_Written problem_
For the lines below, running from the one containing "scientific name: Tribeles australis" through the one containing "genus: Theristicus", write out only that stretch again, switching "common name" to "vernacular name" throughout and leaving everything else unchanged.

_Provided data_
▽
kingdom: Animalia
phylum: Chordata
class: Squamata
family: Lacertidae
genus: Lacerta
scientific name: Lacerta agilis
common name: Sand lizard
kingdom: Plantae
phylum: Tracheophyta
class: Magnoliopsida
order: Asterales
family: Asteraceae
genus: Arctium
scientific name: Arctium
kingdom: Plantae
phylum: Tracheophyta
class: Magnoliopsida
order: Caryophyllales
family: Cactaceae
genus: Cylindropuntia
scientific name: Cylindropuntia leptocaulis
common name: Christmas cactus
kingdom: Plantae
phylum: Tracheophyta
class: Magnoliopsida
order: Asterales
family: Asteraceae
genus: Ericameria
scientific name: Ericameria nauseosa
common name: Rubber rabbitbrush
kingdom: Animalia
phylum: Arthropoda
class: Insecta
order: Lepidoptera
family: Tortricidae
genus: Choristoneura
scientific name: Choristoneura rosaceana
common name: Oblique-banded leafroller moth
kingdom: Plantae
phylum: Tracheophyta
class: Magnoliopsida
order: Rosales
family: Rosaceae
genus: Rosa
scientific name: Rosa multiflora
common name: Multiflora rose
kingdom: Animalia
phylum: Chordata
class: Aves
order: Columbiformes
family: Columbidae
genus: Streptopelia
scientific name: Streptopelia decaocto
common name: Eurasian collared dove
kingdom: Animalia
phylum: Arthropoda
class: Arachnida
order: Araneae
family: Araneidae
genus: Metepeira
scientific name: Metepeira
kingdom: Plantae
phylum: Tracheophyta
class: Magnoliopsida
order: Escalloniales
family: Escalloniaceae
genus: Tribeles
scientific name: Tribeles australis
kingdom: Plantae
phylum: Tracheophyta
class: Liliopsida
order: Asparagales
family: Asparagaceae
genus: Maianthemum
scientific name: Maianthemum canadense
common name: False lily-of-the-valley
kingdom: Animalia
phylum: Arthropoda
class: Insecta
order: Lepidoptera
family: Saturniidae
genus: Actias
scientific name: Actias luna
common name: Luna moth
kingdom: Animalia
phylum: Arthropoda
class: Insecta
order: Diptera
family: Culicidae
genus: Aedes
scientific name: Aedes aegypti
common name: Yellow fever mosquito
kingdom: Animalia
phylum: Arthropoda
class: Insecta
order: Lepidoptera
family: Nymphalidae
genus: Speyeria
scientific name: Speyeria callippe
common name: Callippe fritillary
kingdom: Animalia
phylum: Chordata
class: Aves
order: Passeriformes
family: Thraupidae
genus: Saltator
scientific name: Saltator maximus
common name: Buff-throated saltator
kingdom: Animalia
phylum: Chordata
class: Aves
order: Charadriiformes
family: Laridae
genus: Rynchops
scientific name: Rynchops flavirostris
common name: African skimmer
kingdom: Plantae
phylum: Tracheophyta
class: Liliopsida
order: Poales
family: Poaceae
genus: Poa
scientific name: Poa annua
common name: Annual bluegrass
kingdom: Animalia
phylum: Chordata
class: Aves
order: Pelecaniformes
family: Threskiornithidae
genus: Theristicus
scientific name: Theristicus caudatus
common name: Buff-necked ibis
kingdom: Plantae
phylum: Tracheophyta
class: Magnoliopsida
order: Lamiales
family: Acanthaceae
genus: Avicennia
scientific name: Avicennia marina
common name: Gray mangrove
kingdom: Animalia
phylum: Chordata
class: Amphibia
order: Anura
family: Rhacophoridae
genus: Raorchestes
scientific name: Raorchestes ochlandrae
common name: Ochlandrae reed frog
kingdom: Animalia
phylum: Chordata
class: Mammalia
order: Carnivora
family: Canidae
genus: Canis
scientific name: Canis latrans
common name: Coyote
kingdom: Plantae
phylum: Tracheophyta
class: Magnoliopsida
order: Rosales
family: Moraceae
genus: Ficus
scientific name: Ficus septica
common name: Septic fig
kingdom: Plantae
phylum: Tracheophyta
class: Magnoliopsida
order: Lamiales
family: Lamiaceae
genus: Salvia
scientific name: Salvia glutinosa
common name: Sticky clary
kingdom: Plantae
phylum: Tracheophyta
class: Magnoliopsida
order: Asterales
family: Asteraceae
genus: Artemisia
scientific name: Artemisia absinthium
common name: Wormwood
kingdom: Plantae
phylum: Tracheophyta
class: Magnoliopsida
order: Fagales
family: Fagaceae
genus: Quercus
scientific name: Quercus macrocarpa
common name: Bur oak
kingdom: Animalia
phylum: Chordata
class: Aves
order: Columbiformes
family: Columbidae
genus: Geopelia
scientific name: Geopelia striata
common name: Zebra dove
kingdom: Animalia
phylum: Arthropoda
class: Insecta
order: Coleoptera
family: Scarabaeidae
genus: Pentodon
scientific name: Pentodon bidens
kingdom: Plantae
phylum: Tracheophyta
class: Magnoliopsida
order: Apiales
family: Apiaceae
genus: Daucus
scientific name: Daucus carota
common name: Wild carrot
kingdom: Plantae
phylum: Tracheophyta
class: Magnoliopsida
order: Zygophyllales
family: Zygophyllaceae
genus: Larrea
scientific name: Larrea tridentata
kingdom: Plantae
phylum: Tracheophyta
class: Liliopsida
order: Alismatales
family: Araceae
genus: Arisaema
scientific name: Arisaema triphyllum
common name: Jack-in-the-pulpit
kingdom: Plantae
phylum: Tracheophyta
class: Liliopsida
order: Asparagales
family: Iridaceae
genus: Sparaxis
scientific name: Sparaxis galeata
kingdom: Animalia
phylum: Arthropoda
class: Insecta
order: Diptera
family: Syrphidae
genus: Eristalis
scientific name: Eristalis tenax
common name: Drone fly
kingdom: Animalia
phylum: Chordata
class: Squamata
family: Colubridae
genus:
△
_Exercise solution_
scientific name: Tribeles australis
kingdom: Plantae
phylum: Tracheophyta
class: Liliopsida
order: Asparagales
family: Asparagaceae
genus: Maianthemum
scientific name: Maianthemum canadense
vernacular name: False lily-of-the-valley
kingdom: Animalia
phylum: Arthropoda
class: Insecta
order: Lepidoptera
family: Saturniidae
genus: Actias
scientific name: Actias luna
vernacular name: Luna moth
kingdom: Animalia
phylum: Arthropoda
class: Insecta
order: Diptera
family: Culicidae
genus: Aedes
scientific name: Aedes aegypti
vernacular name: Yellow fever mosquito
kingdom: Animalia
phylum: Arthropoda
class: Insecta
order: Lepidoptera
family: Nymphalidae
genus: Speyeria
scientific name: Speyeria callippe
vernacular name: Callippe fritillary
kingdom: Animalia
phylum: Chordata
class: Aves
order: Passeriformes
family: Thraupidae
genus: Saltator
scientific name: Saltator maximus
vernacular name: Buff-throated saltator
kingdom: Animalia
phylum: Chordata
class: Aves
order: Charadriiformes
family: Laridae
genus: Rynchops
scientific name: Rynchops flavirostris
vernacular name: African skimmer
kingdom: Plantae
phylum: Tracheophyta
class: Liliopsida
order: Poales
family: Poaceae
genus: Poa
scientific name: Poa annua
vernacular name: Annual bluegrass
kingdom: Animalia
phylum: Chordata
class: Aves
order: Pelecaniformes
family: Threskiornithidae
genus: Theristicus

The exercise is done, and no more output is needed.